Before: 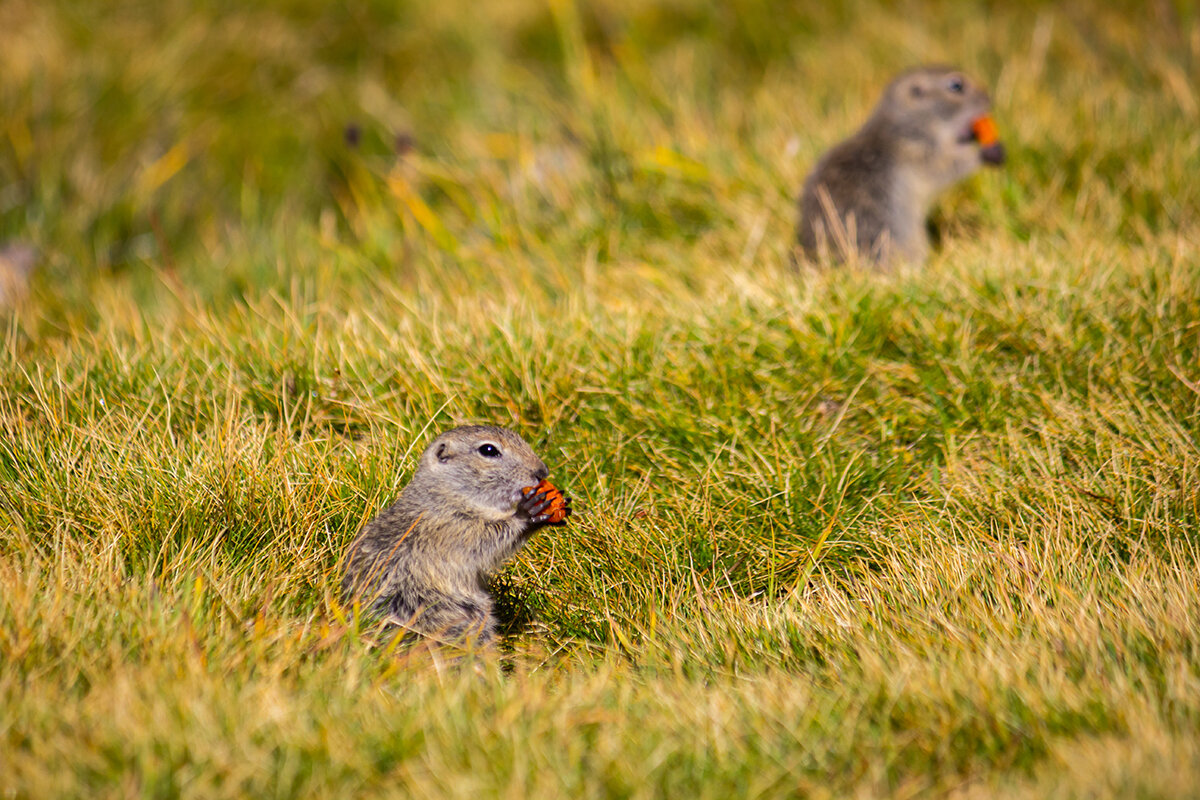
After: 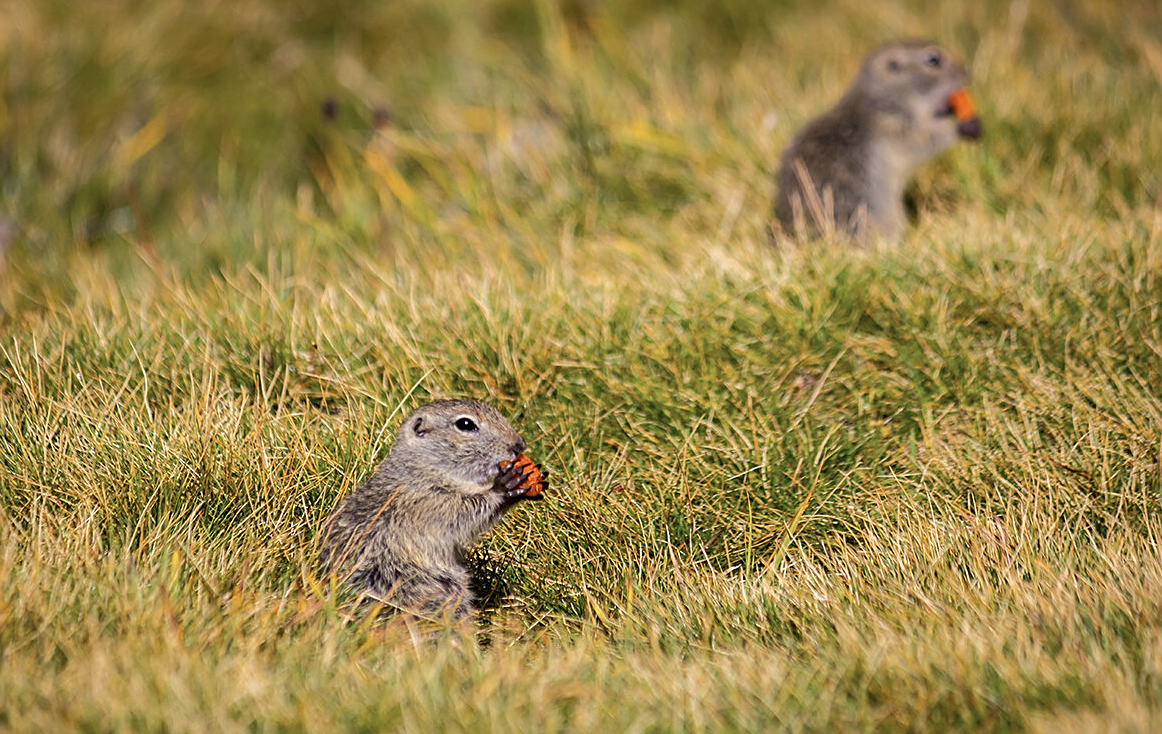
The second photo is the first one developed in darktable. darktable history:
crop: left 1.964%, top 3.251%, right 1.122%, bottom 4.933%
sharpen: on, module defaults
exposure: exposure -0.072 EV, compensate highlight preservation false
color zones: curves: ch0 [(0, 0.5) (0.143, 0.5) (0.286, 0.5) (0.429, 0.504) (0.571, 0.5) (0.714, 0.509) (0.857, 0.5) (1, 0.5)]; ch1 [(0, 0.425) (0.143, 0.425) (0.286, 0.375) (0.429, 0.405) (0.571, 0.5) (0.714, 0.47) (0.857, 0.425) (1, 0.435)]; ch2 [(0, 0.5) (0.143, 0.5) (0.286, 0.5) (0.429, 0.517) (0.571, 0.5) (0.714, 0.51) (0.857, 0.5) (1, 0.5)]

◇ ◇ ◇ ◇ ◇

Reproduce every line of text in the entries above word for word, leaving out the pictures.

Before: 
After: 
The second photo is the first one developed in darktable. darktable history:
crop: left 1.964%, top 3.251%, right 1.122%, bottom 4.933%
sharpen: on, module defaults
exposure: exposure -0.072 EV, compensate highlight preservation false
color zones: curves: ch0 [(0, 0.5) (0.143, 0.5) (0.286, 0.5) (0.429, 0.504) (0.571, 0.5) (0.714, 0.509) (0.857, 0.5) (1, 0.5)]; ch1 [(0, 0.425) (0.143, 0.425) (0.286, 0.375) (0.429, 0.405) (0.571, 0.5) (0.714, 0.47) (0.857, 0.425) (1, 0.435)]; ch2 [(0, 0.5) (0.143, 0.5) (0.286, 0.5) (0.429, 0.517) (0.571, 0.5) (0.714, 0.51) (0.857, 0.5) (1, 0.5)]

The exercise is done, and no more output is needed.